The 2008 housing bust suggests China's only halfway through its property crisis. Here's how the downturns compare.
  • The 2008 US housing bust suggests China is only halfway through its current downturn, Goldman Sachs said.
  • China could see further declines in prices, housing starts, and new home sales, the bank said.

The 2008 US housing market crash stands as one of the worst collapses in economic history — and its lessons remain relevant as China deals with its own real estate crisis.

Beijing is facing a narrow policy path toward an economic rebound this year, and the International Monetary Fund has warned that the country is in the midst of a historic property downturn matched only by the most severe collapses of the last three decades.

In a February 12 note, Goldman Sachs analysts warned that once a housing market deteriorates, it takes a long time to bottom — a lesson that was illustrated in the US subprime mortgage catastrophe.

"We estimate that real house prices in China declined 16% from the peak in 2021Q3 to 2023Q3," Goldman analysts said. "If the US experience is of any guidance, we are only halfway through the downward price adjustment in the current housing downturn."

Goldman said home prices in the US peaked in 2006 at roughly 40% above fair value. Yet that "expensiveness," as determined by population, income, vacancies, and other metrics, remains far below what China faces today.

No bottom in sight

As things stand, China's housing downturn that began in mid-2021 still has no end in sight, according to Goldman Sachs.

Housing starts and new home sales in the country have dropped 64% and 52%, respectively, since peaking at the end of 2020, and analysts expect the country's inventory glut to keep both variables depressed for several years.

For context, US real house prices peaked in early 2006 and bottomed in 2012. Then, US homeowner vacancy rates peaked in 2008 and did not fall back to their long-term average until a decade later.

Beijing did take action on high home prices in 2016 by tightening mortgage requirements and imposing other restrictions, which were effective in the short term. The pandemic, however, reversed those efforts. Price growth accelerated, and trouble emerged for key developers like Country Garden and Evergrande.

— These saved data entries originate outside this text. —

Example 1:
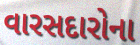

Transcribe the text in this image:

વારસદારોના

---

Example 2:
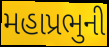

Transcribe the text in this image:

મહાપ્રભુની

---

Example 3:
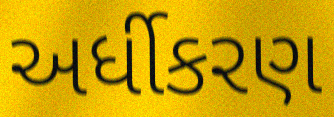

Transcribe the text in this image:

અર્ધીકરણ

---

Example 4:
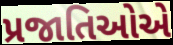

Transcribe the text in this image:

Goldman's derived measure of China's real house prices has only dropped by half as much as the US saw during its six-year collapse, as the chart shows below.

"[O]verly loose mortgage lending standards and too much mortgage debt, which were at the center of the US subprime crisis, do not apply in China," Goldman analysts said. "Instead, overly high house prices, which are rooted in the unique land supply mechanism, are the reason behind many economic distortions. Put differently, while the property problem in the US turned into a financial problem, the property problem in China is fundamentally a fiscal problem that needs to be addressed."

Spillover effects

Goldman analysts maintained that Beijing must prioritize keeping contagion effects contained from the rest of the economy.

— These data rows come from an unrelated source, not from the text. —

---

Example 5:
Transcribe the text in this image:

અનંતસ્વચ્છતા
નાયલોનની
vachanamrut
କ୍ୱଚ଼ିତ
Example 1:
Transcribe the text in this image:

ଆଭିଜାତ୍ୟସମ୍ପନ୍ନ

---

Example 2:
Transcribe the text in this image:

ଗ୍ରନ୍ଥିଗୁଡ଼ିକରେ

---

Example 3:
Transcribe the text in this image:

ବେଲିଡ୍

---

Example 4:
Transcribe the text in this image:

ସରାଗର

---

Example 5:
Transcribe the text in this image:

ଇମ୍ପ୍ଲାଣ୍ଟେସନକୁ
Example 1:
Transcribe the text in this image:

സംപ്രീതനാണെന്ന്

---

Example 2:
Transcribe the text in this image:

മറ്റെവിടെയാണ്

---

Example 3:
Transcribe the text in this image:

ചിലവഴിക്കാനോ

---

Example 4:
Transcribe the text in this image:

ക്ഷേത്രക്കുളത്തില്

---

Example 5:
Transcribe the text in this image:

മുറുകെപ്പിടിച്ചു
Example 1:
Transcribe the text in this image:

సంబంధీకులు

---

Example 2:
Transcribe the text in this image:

The US subprime crisis spilled over into the wider financial sector via products known as collateralized debt obligations, which amplified the impact of widespread mortgage defaults. Foreclosures soared as homeowners couldn't afford to pay off or refinance their mortgages, which lowered house prices further.

For China to prevent a similar spiral, Goldman said Beijing must implement forceful policy measures to support local governments and banks, and ensure the delivery of pre-sold homes.

"Absent such decisive actions, negative spillovers are likely to prolong the economic damage of the housing downturn," the analysts said.